Differential expression of a novel isoform of alpha-tropomyosin in cardiac and skeletal muscle of the Mexican axolotl (Ambystoma mexicanum).

Alternative mRNA splicing is a fundamental process in eukaryotes that contributes to tissue-specific and developmentally regulated patterns of tropomyosin (TM) gene expression. Northern blot analyses suggest the presence of multiple transcripts of tropomyosin in skeletal and cardiac muscle of adult Mexican axolotls. We have cloned and sequenced two tropomyosin cDNAs designated ATmC-1 and ATmC-2 from axolotl heart tissue and one TM cDNA from skeletal muscle, designated ATmS-1. Nucleotide sequence analyses suggest that ATmC-1 and ATmC-2 are the products of the same alpha-TM gene produced via alternate splicing, whereas ATmC-1 and ATmS-1 are the identical isoforms generated from the alpha-gene. RT-PCR analysis using isoform-specific primer pairs and detector oligonucleotides suggests that ATmC-2 is expressed predominantly in adult axolotl hearts. ATmC-2 is a novel isoform, which unlike ATmC-1 and other known striated muscle isoforms expresses exon 2a instead of exon 2b.

A specific synthetic RNA promotes cardiac myofibrillogenesis in the Mexican axolotl.

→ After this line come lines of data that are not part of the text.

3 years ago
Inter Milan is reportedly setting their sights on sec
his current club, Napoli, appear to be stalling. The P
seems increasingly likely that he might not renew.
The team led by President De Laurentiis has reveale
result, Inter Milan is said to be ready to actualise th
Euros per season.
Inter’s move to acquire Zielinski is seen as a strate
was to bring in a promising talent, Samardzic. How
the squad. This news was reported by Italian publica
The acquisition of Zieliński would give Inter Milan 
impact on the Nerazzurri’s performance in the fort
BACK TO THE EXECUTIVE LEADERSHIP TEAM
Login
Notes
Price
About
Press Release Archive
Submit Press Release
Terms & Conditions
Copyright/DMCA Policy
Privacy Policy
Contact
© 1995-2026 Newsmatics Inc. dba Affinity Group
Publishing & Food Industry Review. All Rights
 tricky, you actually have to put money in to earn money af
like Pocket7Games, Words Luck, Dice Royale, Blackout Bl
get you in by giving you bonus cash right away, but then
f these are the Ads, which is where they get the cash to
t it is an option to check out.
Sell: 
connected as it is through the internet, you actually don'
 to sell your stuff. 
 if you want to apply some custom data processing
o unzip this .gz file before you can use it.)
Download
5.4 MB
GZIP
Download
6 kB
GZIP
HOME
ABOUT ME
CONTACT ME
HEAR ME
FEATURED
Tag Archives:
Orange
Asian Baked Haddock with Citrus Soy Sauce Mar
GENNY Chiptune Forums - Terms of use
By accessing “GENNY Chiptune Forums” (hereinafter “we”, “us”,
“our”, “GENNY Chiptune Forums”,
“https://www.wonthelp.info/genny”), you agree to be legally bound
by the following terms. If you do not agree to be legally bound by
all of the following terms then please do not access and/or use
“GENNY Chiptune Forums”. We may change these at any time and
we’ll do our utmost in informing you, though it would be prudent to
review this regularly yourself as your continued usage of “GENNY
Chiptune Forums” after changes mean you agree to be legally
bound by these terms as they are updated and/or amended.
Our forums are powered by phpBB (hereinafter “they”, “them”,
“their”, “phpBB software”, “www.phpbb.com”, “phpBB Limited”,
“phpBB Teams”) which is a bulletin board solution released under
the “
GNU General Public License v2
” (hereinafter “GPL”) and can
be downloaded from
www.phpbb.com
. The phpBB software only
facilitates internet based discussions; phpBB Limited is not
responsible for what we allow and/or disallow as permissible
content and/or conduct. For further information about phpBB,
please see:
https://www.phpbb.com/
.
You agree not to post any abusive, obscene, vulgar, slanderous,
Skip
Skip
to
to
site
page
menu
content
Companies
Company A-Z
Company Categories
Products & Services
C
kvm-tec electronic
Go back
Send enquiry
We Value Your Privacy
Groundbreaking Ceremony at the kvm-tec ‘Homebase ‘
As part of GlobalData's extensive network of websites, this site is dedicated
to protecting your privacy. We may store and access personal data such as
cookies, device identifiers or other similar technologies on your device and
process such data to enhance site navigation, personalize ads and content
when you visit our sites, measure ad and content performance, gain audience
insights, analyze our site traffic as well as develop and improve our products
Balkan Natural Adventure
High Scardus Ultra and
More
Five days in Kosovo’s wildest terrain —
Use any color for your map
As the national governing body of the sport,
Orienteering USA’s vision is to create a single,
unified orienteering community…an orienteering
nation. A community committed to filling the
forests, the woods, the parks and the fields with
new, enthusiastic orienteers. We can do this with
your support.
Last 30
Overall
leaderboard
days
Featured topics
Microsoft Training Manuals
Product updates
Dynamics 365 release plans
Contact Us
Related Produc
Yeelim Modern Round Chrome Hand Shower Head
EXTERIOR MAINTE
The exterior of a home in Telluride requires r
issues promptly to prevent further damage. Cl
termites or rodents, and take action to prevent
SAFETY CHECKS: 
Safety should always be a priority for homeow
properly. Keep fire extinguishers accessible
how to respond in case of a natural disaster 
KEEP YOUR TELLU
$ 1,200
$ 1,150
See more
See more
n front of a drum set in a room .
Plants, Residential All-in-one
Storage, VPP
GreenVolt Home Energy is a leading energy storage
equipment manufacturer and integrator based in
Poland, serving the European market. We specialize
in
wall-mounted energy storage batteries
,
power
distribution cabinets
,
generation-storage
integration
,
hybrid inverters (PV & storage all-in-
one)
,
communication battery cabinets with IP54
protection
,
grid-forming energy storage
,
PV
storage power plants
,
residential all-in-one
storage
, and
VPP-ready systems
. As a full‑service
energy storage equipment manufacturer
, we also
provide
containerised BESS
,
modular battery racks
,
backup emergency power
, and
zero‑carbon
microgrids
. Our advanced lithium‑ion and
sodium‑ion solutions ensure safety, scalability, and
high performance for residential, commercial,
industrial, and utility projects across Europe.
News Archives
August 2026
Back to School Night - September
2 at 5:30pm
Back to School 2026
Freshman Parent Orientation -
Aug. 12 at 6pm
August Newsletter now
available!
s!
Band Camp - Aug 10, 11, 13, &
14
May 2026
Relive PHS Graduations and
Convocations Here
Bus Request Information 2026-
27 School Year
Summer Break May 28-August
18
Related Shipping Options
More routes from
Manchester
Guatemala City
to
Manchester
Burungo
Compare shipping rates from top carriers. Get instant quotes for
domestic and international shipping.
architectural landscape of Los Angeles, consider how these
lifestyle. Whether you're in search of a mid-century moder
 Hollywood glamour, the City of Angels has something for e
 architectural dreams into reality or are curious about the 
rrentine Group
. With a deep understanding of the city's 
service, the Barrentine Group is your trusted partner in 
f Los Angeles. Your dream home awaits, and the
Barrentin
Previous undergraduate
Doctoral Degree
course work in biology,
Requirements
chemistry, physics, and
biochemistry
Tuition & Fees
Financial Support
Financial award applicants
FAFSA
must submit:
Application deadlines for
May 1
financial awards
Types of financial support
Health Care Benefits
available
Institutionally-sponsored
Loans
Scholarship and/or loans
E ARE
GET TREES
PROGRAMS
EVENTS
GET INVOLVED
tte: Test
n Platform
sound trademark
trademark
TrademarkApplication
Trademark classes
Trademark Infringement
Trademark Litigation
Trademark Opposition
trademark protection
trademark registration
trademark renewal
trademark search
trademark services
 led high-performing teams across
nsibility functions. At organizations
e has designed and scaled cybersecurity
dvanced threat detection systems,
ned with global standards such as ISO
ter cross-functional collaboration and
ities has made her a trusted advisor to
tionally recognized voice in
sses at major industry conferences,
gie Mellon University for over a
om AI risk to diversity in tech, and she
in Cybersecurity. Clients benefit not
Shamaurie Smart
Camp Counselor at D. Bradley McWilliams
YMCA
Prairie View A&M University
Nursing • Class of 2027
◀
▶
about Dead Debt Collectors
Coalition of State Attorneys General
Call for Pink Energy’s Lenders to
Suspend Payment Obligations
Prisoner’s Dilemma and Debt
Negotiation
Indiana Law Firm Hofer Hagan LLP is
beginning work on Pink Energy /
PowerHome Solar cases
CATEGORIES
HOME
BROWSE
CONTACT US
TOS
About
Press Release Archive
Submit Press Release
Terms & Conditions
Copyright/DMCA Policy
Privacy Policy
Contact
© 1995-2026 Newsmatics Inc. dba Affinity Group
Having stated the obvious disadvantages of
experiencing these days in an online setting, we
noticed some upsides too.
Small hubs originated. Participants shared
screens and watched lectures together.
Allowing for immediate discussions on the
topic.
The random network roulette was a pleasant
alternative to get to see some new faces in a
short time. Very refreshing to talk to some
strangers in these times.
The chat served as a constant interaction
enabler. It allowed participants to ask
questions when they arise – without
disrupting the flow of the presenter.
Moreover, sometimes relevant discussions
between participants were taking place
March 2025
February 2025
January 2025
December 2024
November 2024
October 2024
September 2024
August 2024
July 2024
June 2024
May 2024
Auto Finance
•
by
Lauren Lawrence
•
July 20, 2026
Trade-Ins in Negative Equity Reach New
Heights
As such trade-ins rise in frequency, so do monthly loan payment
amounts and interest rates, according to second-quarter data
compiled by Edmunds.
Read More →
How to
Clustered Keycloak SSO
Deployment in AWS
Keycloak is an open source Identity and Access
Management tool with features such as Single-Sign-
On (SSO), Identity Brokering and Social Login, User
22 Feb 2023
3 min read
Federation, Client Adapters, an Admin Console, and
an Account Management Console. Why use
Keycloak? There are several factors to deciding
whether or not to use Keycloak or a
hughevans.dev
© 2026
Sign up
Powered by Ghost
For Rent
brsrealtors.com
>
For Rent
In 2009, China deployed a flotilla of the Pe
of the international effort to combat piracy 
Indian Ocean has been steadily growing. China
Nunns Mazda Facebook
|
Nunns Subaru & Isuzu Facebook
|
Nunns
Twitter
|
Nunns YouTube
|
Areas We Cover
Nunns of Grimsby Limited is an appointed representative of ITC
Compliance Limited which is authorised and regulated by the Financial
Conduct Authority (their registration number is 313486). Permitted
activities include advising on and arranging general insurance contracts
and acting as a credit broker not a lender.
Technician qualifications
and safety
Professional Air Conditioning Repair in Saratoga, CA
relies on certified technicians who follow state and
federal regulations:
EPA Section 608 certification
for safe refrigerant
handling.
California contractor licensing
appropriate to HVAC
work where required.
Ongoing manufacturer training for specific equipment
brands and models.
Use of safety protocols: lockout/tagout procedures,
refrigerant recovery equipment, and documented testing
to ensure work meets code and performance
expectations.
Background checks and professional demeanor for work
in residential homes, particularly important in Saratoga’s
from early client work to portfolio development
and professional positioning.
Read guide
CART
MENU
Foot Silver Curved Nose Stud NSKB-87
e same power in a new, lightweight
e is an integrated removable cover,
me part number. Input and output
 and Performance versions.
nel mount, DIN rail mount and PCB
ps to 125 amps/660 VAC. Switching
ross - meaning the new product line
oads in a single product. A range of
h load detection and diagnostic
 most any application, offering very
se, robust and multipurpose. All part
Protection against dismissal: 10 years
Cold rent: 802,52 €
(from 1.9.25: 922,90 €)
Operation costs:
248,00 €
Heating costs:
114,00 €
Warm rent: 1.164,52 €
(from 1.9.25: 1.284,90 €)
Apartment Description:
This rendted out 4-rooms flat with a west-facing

Ambystoma mexicanum is an intriguing animal model for studying heart development because it carries a mutation in gene c. Hearts of homozygous recessive (c/c) mutant embryos do not contain organized myofibrils and fail to beat. However, the defect can be corrected by organ-culturing the mutant heart in the presence of RNA from anterior endoderm or RNA from endoderm mesoderm-conditioned medium. We constructed a cDNA library from total conditioned medium RNA in a pcDNAII expression vector. We screened the cDNA library by an organ culture bioassay and isolated a single clone (Cl#4), the synthetic RNA from which corrects the heart defect by promoting myofibrillogenesis. The insert size of the active clone is 166 nt in length with a unique nucleotide sequence. The anti-sense RNA from Cl#4 using SP6 RNA polymerase failed to rescue mutant hearts. The ability of this small RNA to correct the mutant heart defect suggests that the RNA probably does not act as an mRNA. While the precise mechanism of action is not yet known, on the basis of our studies to date it is very clear that the sense strand of Cl#4 RNA has the ability to promote myofibrillogenesis and rescue the mutant hearts both in vitro and in vivo.

Expression of myosin heavy chain transcripts in normal and cardiac mutant Mexican axolotls.

In this study, we have cloned a 1.0 kb myosin heavy chain (MHC) cDNA by screening an axolotl heart cDNA library with the monoclonal antibody MF20 against a light meromyosin (LMM) region of MHC. The nucleotide sequence analysis shows 85-86% homology at the amino acid and 78-81% homology at the nucleic acid level with MHC from other vertebrates. Phylogenetic analyses suggest that axolotl beta-MHC forms a cluster with the myosin II group of vertebrate striated muscles. Within the myosin II cluster, axolotl beta-MHC forms a distinct subclade from avian MHC and is instead closer to mammalian MHC. RT-PCR analyses show that transcripts of beta-MHC are present at stage 2 and the onset of the MHC gene expression is at stage 8-10 (gastrulation). Expression increases with embryonic development and reaches a maximum at stage 20. Beyond stage 35, the heart-beat initiation stage, the expression level of beta-MHC is higher in cardiac muscle than in skeletal muscle. We could not detect significant differences in the levels of expression of MHC transcripts in normal and cardiac lethal mutant (c/c) axolotls (Ambystoma mexicanum).